● **How to complete this task**: Spot each line in the data below containing "normal" and copy it.

● **Data block**:
-- -- --
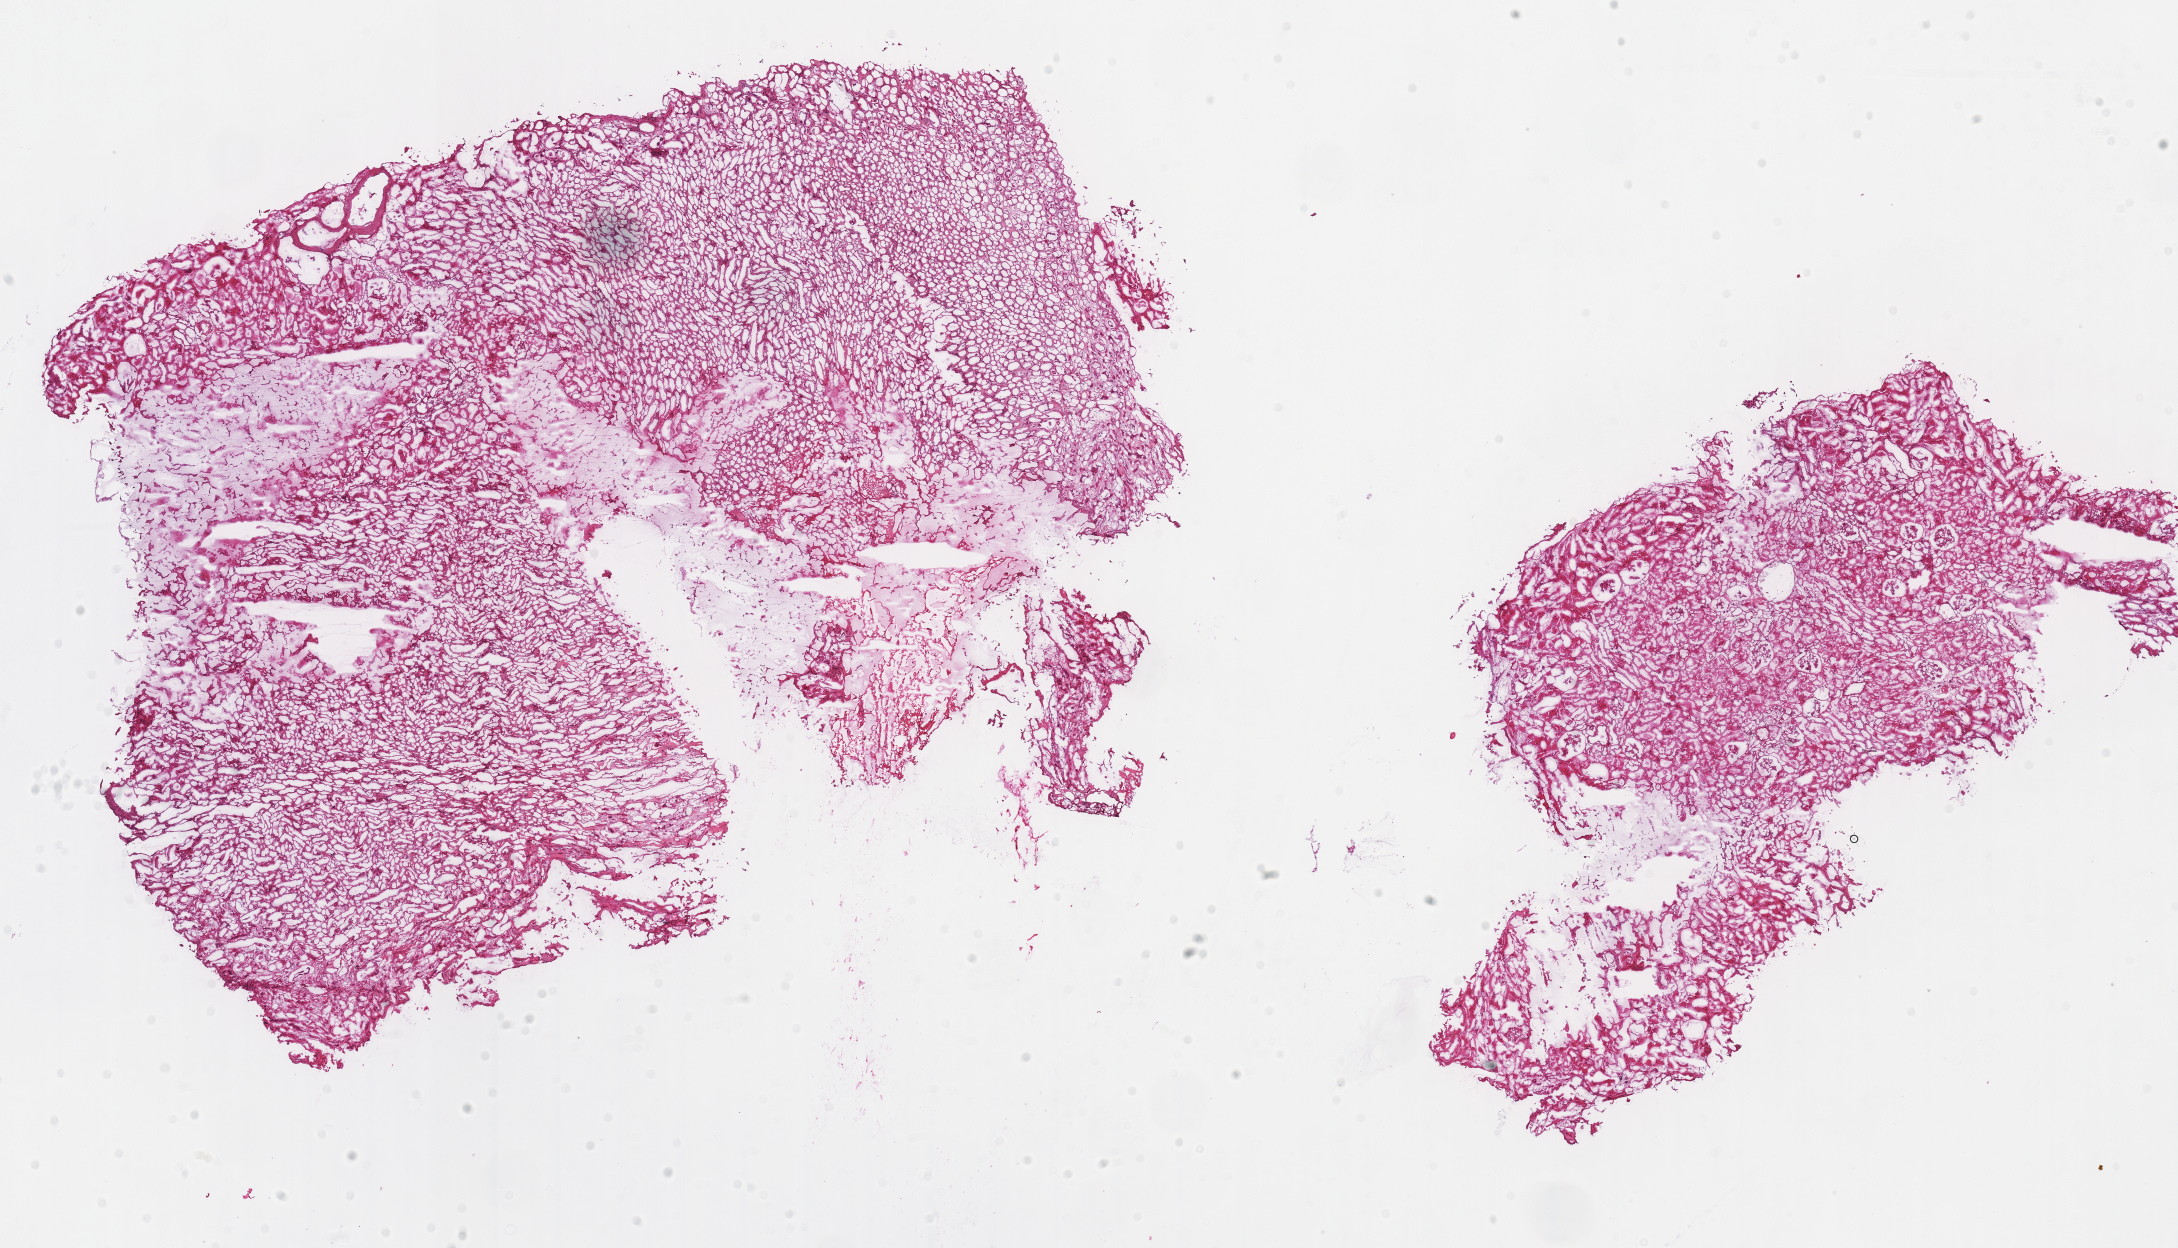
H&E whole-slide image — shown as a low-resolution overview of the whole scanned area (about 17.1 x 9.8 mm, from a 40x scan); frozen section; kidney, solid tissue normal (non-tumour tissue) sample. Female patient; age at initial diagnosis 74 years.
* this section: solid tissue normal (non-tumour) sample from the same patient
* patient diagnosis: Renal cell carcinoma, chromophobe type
-- -- --
● **Reply**:
H&E whole-slide image — shown as a low-resolution overview of the whole scanned area (about 17.1 x 9.8 mm, from a 40x scan); frozen section; kidney, solid tissue normal (non-tumour tissue) sample. Female patient; age at initial diagnosis 74 years.
* this section: solid tissue normal (non-tumour) sample from the same patient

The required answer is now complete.